Battery health prognostic with sensor-free differential temperature voltammetry reconstruction and capacity estimation based on multi-domain adaptation

Battery health prognostic is a key part of battery management used to ensure safe and optimal usage. A novel method for end-to-end sensor-free differential temperature voltammetry reconstruction and state of health estimation based on the multi-domain adaptation is proposed in this paper. Firstly, the partial charging or discharging curve is used to reconstruct the differential temperature curve, removing the requirement for the temperature sensor measurement. The partial differential capacity curve and the reconstructed differential temperature curve are input and then used in an end-to-end state of health estimation. Finally, to reduce the domain discrepancy between the source and target domains, the maximum mean discrepancy is included as an additional loss to improve the accuracy of both differential temperature curve reconstruction and state of health estimation with unlabeled data from the testing battery. Four data sets containing both experimental data and public data with different battery chemistry and formats, current modes and rates, and external conditions are used for the verification and evaluation.
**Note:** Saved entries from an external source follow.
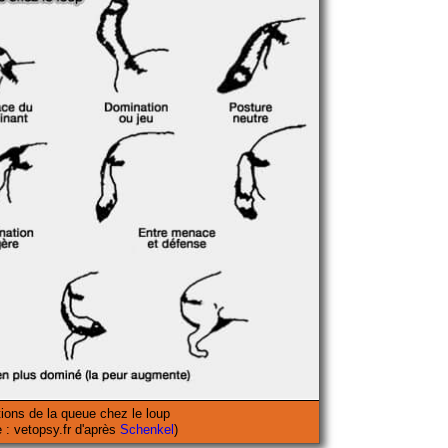
ions de la queue chez le loup
e : vetopsy.fr d'après
Schenkel
)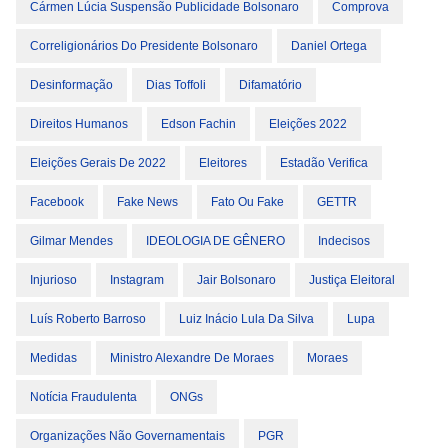
Cármen Lúcia Suspensão Publicidade Bolsonaro
Comprova
Correligionários Do Presidente Bolsonaro
Daniel Ortega
Desinformação
Dias Toffoli
Difamatório
Direitos Humanos
Edson Fachin
Eleições 2022
Eleições Gerais De 2022
Eleitores
Estadão Verifica
Facebook
Fake News
Fato Ou Fake
GETTR
Gilmar Mendes
IDEOLOGIA DE GÊNERO
Indecisos
Injurioso
Instagram
Jair Bolsonaro
Justiça Eleitoral
Luís Roberto Barroso
Luiz Inácio Lula Da Silva
Lupa
Medidas
Ministro Alexandre De Moraes
Moraes
Notícia Fraudulenta
ONGs
Organizações Não Governamentais
PGR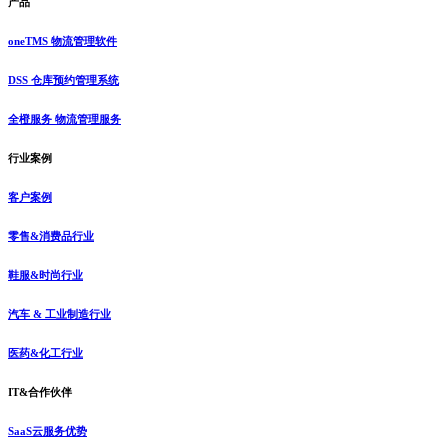
产品
oneTMS 物流管理软件
DSS 仓库预约管理系统
全橙服务 物流管理服务
行业案例
客户案例
零售&消费品行业
鞋服&时尚行业
汽车 & 工业制造行业
医药&化工行业
IT&合作伙伴
SaaS云服务优势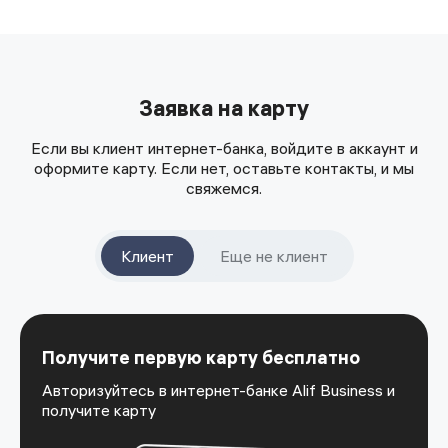
Заявка на карту
Если вы клиент интернет-банка, войдите в аккаунт и
оформите карту. Если нет, оставьте контакты, и мы
свяжемся.
Клиент
Еще не клиент
Получите первую карту бесплатно
Авторизуйтесь в интернет-банке Alif Business и
получите карту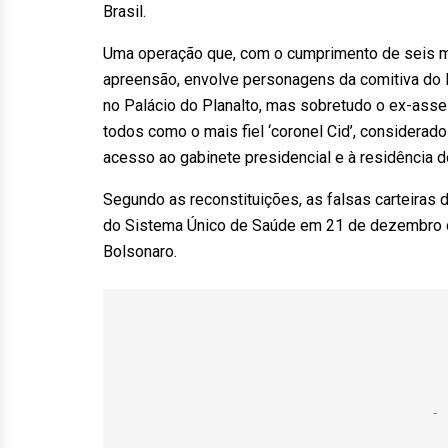
Brasil.
Uma operação que, com o cumprimento de seis m
apreensão, envolve personagens da comitiva do 
no Palácio do Planalto, mas sobretudo o ex-asse
todos como o mais fiel ‘coronel Cid’, considerad
acesso ao gabinete presidencial e à residência 
Segundo as reconstituições, as falsas carteiras 
do Sistema Único de Saúde em 21 de dezembro d
Bolsonaro.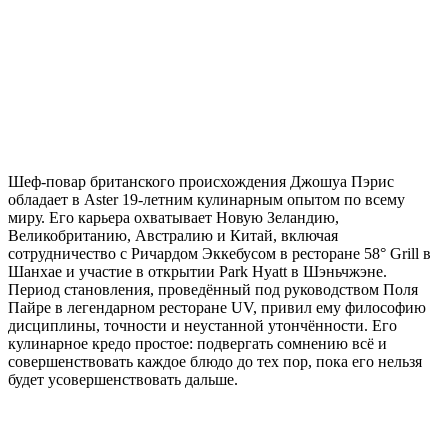
Шеф-повар британского происхождения Джошуа Пэрис
обладает в Aster 19-летним кулинарным опытом по всему
миру. Его карьера охватывает Новую Зеландию,
Великобританию, Австралию и Китай, включая
сотрудничество с Ричардом Эккебусом в ресторане 58° Grill в
Шанхае и участие в открытии Park Hyatt в Шэньчжэне.
Период становления, проведённый под руководством Поля
Пайре в легендарном ресторане UV, привил ему философию
дисциплины, точности и неустанной утончённости. Его
кулинарное кредо простое: подвергать сомнению всё и
совершенствовать каждое блюдо до тех пор, пока его нельзя
будет усовершенствовать дальше.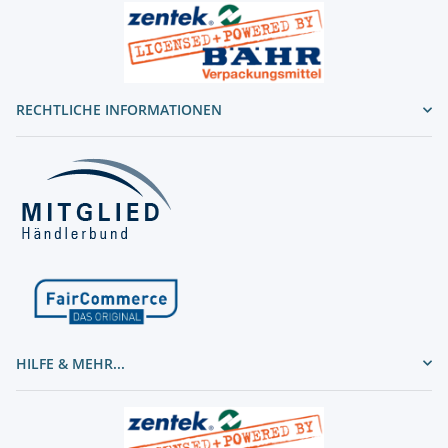
RECHTLICHE INFORMATIONEN
HILFE & MEHR...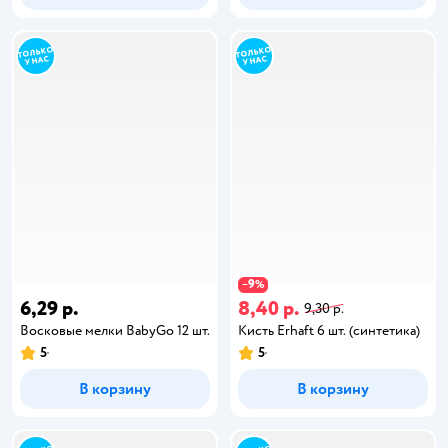
9
−
%
6,29 р.
8,40 р.
9,30 р.
Восковые мелки BabyGo 12 шт.
Кисть Erhaft 6 шт. (синтетика)
5
5
В корзину
В корзину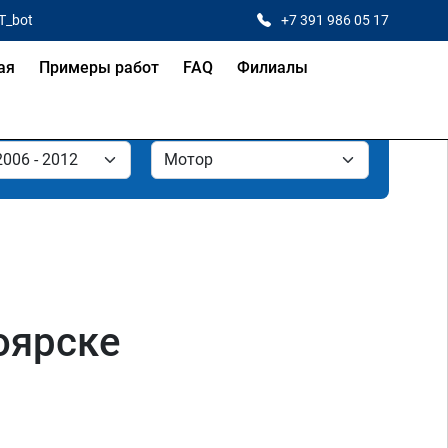
T_bot
+7 391 986 05 17
ая
Примеры работ
FAQ
Филиалы
оярске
Experimental results indicate the proposed method can satisfy health prognostics under different scenarios with mean errors of less than 0.067 degrees C/V for differential temperature curves and 1.78% for the state of health. The results show that the error for the differential temperature curve reconstruction is reduced by more than 20% and the error for the state of health estimation is reduced by more than 47% of the proposed method compared to the conventional data-driven method without transfer learning.